Terms and Conditions
1. Term
This Agreement shall commence on the date the products (more fully set out in the Schedule) (“Product(s)”) are delivered to the Customer and remain in full force and effect until the fixed period [equivalent to the tenure of the contract that is agreed by the Customer while booking the Product(s)] expires and the Products is returned to Craving For Gaming, unless terminated earlier or extended pursuant to the flexi-tenure policy.
2. FLEXI TENURE POLICY
Craving For Gaming provides its Customers, an option to opt for flexible tenure (“Flexi Tenure”) for early closure and/or extension of the term of the Agreement. In case of early closure, the Customer can request for closing the order by informing Craving For Gaming, any time prior to the date the Customer wishes to close the order. Craving For Gaming provides its Customer with different tenure
rental rates depending on the tenure of the Agreement at the time of order placement. In the event of early closure, the Customer shall be liable to pay the early closure charges which shall be calculated based on the tenure selected by the Customer. The early closure charges shall be maximum upto the total amount of security deposit paid by the Customer, excluding any rental dues and
damage charges.
For extension of the term beyond the Agreement tenure by the Customer, the monthly rate applicable at the time of extension shall be followed for calculation of rental amount for the extension period. Any extension or early closure shall be done only through the Craving For Gaming helpline number and such extension or early closure shall be deemed to be pursuant to this Agreement. Craving For Gaming reserves the right to revise the rental rates any time at its sole discretion.

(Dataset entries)

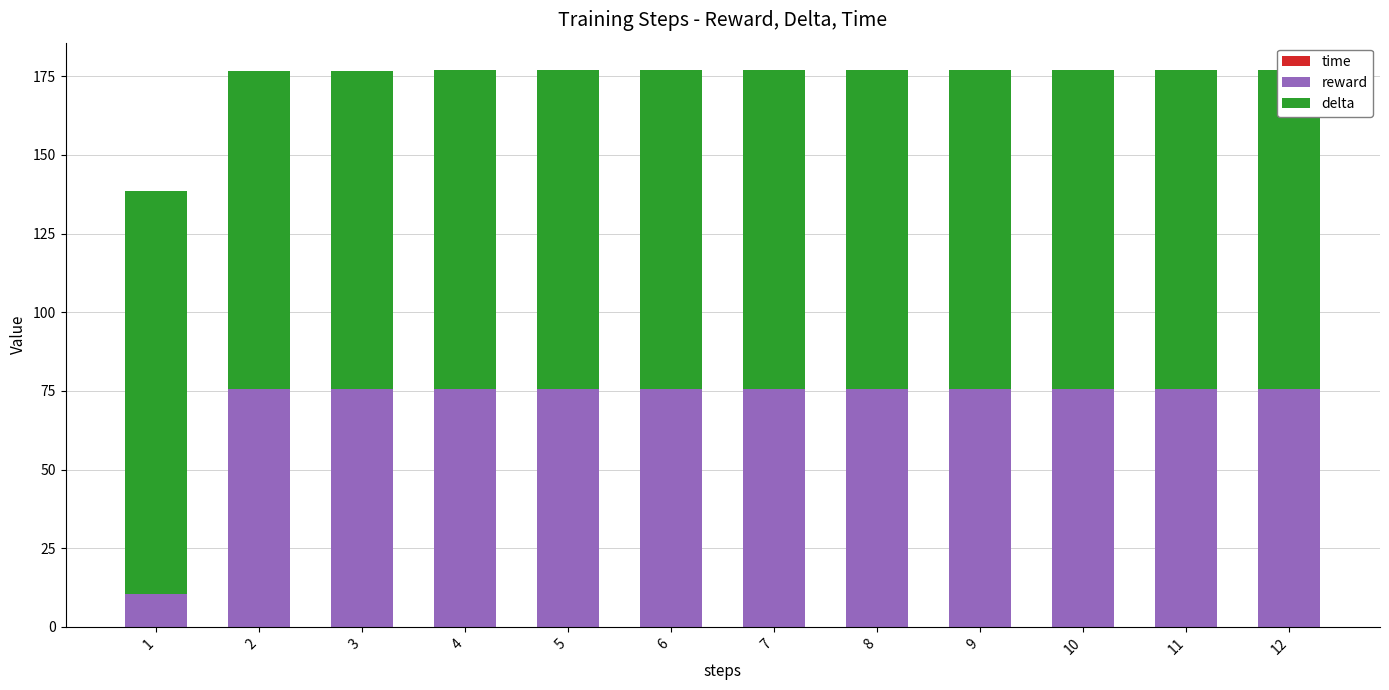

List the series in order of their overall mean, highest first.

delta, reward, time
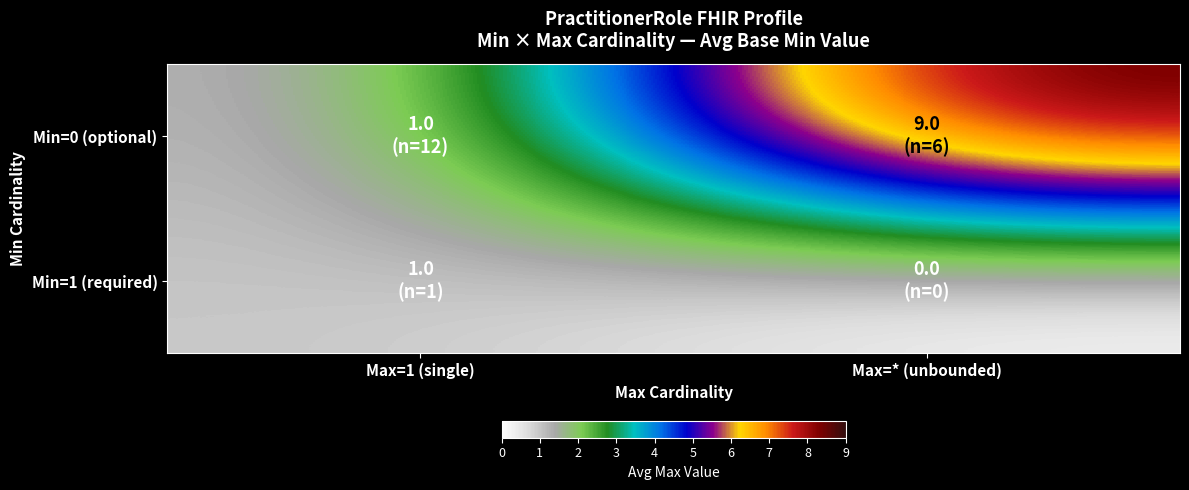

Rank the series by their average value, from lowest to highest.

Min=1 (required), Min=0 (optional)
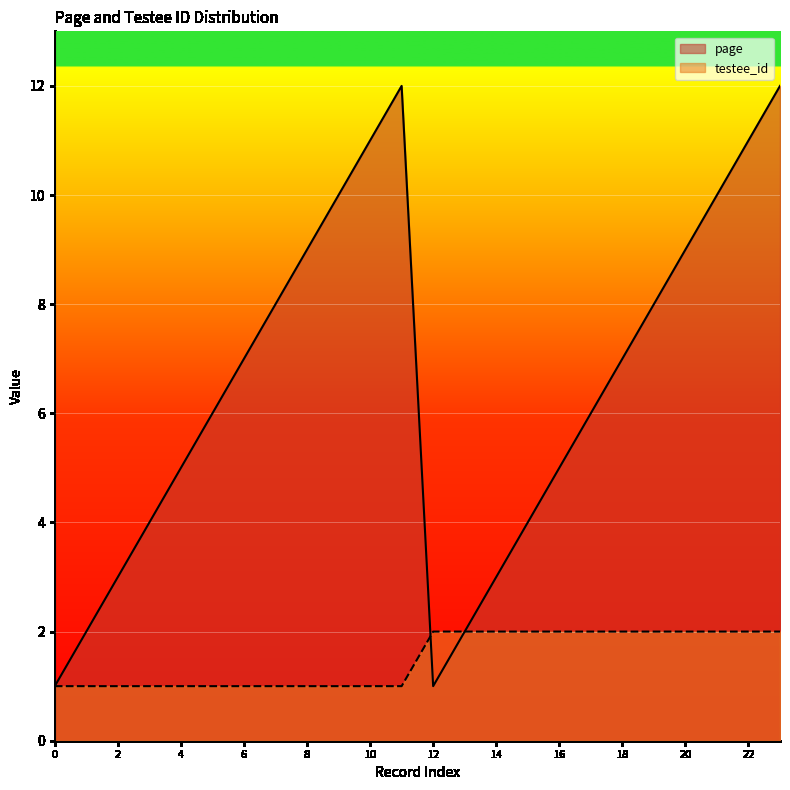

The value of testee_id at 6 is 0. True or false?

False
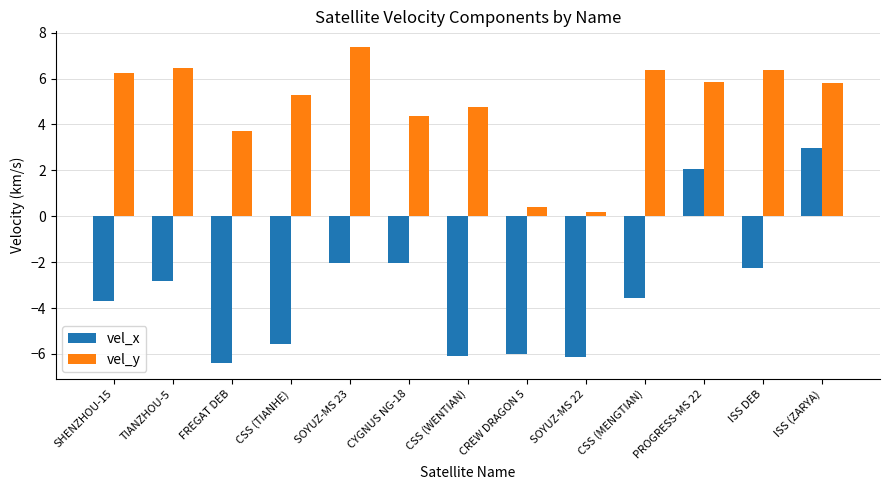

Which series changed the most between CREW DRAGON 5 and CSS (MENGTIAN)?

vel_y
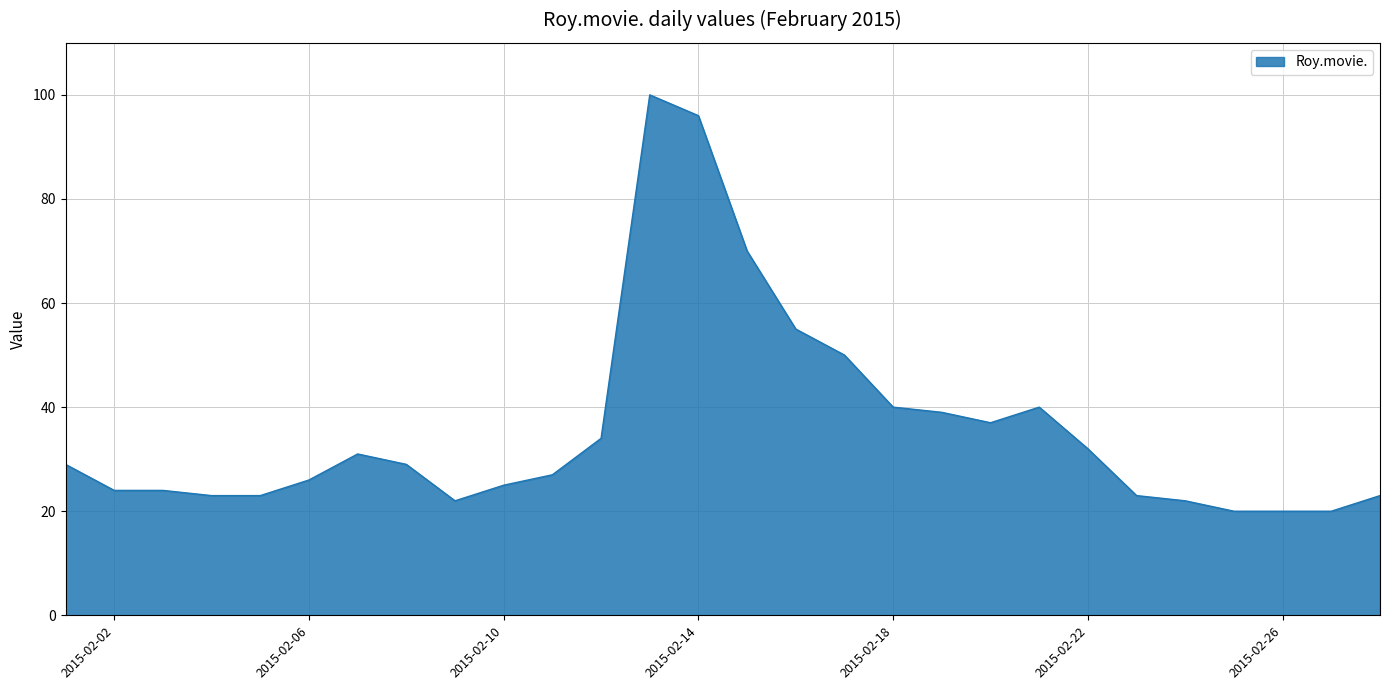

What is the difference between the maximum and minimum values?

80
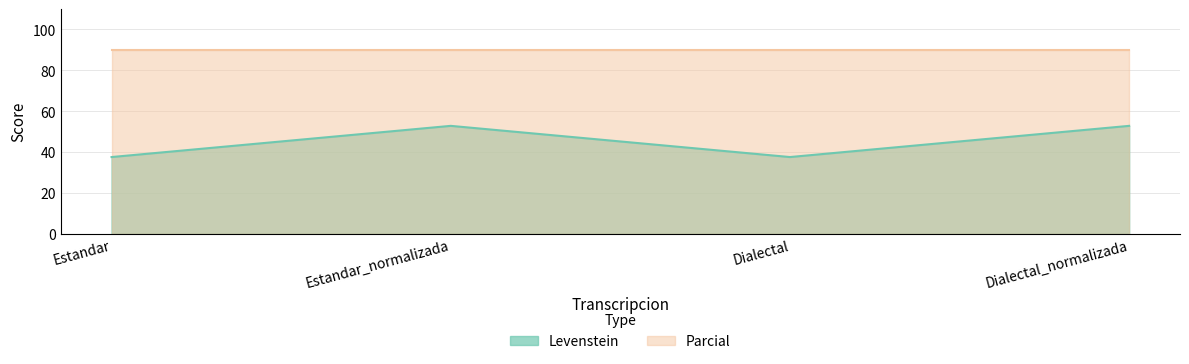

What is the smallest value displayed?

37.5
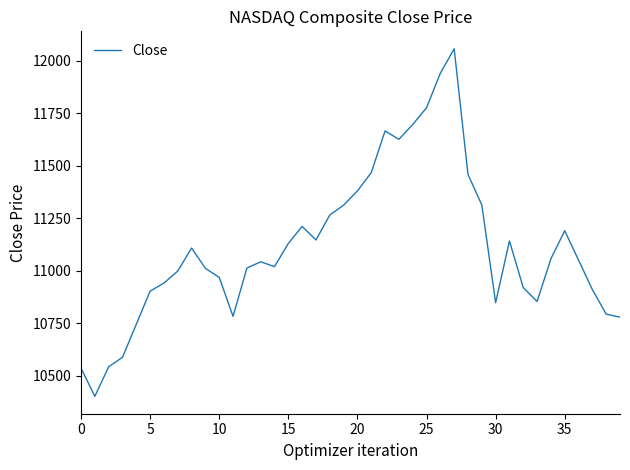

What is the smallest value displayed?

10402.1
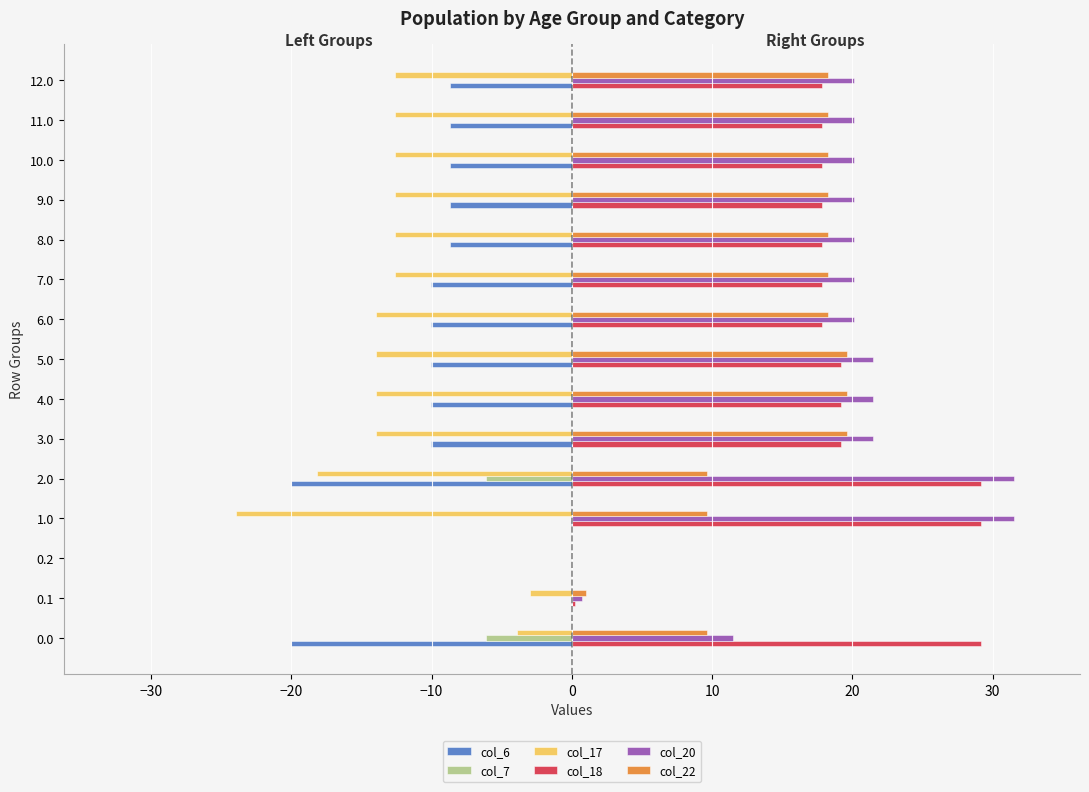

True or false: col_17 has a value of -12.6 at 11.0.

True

▶ [WORK INSTRUCTIONS] Reproduce word for word the passage of the rental terms and conditions starting at "Terms and Conditions" and ending at "the flexi-tenure policy.".

▶ [ANSWER SPACE]
Terms and Conditions
1. Term
This Agreement shall commence on the date the products (more fully set out in the Schedule) (“Product(s)”) are delivered to the Customer and remain in full force and effect until the fixed period [equivalent to the tenure of the contract that is agreed by the Customer while booking the Product(s)] expires and the Products is returned to Craving For Gaming, unless terminated earlier or extended pursuant to the flexi-tenure policy.